I worked at IBM for about 4 years in & after college system testing Linux and middleware on the mainframe. When I first started, I wasn't particularly impressed with them compared to commodity x86 servers but over time I started to recognize some of the power and positive aspects that they provided over racks full of commodity servers.

First off, they are I/O monsters. They were and are still widely used for transaction processing. It helps that IBM develops either specialized hardware instructions or separate hardware components to accelerate or offload workloads. Virtualization support has been baked into the hardware for decades, including partitioning resources at the hardware level. Crypto, networking, and other I/O can be offloaded to "cheaper" processors or SoCs, leaving the million dollar CPs (central processors) for your application. Over the past 15 years since I moved on they've added additional specialized hardware and capabilities to stay abreast of current computing needs/trends.

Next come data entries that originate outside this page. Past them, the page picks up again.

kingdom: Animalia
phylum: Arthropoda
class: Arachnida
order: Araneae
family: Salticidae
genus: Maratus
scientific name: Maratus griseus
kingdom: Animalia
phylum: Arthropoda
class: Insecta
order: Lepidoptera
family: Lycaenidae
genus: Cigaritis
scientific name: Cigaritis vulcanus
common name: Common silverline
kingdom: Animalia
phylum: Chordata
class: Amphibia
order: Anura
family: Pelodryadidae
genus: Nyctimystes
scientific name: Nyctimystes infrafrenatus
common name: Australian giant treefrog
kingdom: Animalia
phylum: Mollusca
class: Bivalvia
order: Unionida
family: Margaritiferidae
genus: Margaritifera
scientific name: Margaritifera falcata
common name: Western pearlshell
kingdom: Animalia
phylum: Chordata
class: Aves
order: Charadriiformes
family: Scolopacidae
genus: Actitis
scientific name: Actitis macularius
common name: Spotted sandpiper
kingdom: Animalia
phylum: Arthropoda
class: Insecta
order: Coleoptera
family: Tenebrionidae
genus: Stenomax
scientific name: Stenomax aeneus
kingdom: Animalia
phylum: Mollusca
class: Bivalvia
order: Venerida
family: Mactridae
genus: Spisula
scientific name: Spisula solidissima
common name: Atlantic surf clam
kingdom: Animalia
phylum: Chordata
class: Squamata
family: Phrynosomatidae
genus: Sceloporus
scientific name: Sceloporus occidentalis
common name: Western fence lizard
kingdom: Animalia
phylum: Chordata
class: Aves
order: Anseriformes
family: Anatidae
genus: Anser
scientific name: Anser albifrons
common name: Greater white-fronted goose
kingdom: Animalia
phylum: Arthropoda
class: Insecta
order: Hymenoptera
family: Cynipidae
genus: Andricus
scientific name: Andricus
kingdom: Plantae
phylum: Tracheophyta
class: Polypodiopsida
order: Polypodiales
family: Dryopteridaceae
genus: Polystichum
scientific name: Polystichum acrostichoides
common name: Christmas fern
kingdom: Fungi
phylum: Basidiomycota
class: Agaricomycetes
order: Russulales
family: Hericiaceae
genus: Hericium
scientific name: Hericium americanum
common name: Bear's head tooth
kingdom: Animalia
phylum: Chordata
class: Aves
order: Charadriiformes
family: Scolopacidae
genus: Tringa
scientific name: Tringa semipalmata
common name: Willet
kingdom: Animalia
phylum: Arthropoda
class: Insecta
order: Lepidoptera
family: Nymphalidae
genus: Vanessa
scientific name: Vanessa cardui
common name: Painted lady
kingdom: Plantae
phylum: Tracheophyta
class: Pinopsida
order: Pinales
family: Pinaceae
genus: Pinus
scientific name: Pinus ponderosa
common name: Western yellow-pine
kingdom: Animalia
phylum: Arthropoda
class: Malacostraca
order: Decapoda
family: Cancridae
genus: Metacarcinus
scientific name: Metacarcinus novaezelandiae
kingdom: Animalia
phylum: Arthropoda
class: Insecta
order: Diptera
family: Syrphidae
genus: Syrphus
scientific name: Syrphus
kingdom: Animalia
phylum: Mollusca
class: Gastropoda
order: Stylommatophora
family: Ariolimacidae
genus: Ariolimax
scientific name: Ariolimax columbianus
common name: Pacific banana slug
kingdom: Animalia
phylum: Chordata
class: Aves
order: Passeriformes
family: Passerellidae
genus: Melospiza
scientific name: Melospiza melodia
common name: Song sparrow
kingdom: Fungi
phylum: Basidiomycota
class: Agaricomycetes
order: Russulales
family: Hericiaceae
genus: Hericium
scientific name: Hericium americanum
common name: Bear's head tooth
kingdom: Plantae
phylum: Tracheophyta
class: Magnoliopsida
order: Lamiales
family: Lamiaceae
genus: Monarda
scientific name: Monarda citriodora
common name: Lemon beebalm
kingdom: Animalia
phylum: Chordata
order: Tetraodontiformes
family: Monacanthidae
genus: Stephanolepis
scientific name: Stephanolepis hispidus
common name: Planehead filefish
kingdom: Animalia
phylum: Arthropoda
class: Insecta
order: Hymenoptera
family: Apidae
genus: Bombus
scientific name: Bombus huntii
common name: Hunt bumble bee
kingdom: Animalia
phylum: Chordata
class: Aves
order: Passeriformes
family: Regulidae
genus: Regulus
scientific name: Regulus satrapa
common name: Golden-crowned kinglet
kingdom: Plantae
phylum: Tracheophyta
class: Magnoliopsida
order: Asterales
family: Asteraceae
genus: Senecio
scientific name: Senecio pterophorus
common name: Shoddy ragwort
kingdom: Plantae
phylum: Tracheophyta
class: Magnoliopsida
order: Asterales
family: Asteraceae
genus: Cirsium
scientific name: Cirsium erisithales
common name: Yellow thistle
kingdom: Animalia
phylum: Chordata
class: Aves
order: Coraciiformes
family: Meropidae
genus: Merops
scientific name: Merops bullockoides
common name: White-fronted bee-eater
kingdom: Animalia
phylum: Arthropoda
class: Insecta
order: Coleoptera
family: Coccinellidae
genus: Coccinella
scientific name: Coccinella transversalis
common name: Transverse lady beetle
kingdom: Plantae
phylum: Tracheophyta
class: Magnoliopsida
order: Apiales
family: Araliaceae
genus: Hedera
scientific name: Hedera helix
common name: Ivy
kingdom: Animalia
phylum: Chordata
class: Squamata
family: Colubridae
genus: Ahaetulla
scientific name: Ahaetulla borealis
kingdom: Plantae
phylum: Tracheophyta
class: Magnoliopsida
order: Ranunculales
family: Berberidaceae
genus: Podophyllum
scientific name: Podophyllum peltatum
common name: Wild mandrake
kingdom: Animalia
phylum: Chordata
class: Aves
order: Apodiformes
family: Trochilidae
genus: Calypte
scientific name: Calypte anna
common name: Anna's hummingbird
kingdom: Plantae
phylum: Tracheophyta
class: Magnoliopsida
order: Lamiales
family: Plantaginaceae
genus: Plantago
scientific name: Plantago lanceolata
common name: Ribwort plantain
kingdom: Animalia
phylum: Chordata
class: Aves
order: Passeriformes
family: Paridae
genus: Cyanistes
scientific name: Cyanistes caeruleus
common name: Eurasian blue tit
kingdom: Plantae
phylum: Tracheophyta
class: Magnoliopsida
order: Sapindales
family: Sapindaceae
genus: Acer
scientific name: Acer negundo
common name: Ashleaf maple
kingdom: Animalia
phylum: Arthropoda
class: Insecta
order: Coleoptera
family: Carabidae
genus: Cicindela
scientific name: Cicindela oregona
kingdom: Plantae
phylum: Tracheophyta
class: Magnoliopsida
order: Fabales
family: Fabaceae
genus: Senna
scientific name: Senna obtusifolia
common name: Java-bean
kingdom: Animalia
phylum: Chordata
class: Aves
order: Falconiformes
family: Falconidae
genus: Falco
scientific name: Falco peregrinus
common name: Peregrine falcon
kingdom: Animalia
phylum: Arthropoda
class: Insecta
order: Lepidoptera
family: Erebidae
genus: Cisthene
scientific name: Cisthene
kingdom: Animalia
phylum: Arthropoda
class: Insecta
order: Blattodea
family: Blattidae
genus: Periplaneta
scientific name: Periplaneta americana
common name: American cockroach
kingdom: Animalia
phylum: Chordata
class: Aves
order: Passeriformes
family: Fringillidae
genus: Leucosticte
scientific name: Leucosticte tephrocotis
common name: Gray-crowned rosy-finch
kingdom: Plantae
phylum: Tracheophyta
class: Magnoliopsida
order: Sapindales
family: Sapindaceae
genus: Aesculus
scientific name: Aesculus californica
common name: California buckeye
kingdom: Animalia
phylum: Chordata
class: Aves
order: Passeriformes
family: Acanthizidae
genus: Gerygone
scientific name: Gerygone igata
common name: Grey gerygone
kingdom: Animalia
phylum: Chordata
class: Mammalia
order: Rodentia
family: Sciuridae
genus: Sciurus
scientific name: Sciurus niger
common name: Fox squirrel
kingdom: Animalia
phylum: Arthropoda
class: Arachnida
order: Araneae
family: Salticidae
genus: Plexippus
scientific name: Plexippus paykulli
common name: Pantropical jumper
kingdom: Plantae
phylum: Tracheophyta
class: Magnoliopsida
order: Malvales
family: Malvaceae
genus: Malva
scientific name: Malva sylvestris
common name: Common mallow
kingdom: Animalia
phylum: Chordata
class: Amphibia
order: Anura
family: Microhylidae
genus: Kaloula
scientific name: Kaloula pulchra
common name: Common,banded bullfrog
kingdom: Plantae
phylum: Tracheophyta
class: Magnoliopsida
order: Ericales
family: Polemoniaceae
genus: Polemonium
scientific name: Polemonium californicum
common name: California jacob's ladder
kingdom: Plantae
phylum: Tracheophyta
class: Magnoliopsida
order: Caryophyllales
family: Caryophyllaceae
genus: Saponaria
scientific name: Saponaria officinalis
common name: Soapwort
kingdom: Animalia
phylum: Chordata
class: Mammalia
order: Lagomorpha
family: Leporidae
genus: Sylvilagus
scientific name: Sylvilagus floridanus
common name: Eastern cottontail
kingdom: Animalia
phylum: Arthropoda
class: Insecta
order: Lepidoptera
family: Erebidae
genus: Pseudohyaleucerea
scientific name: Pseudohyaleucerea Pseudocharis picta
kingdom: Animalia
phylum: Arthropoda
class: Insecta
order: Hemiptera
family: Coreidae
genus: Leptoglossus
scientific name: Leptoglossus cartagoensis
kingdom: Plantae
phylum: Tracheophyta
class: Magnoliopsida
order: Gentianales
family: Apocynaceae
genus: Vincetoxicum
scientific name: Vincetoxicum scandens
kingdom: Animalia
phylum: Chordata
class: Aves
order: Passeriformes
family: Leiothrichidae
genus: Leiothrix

Folks seem to not want to think about this in the age of microservices, but there's a significant cost to scaling out in terms of complexity, performance, and HW/SW maintenance. It can be more convenient, simpler, and possibly less expensive to scale up, particularly when IBM lets you connect them together in a parallel sysplex configuration for even more redundancy. It definitely takes big piles money to do so, but it could provide a decent ROI if you don't need clusters or data centers worth of gear and as many people to keep it going – think "data center in a box" or "cloud in a box" (albeit expensive).

(I left IBM to go work on x86 virtualization and cloud computing, so I've also got plenty of experience at the opposite end of the spectrum too.)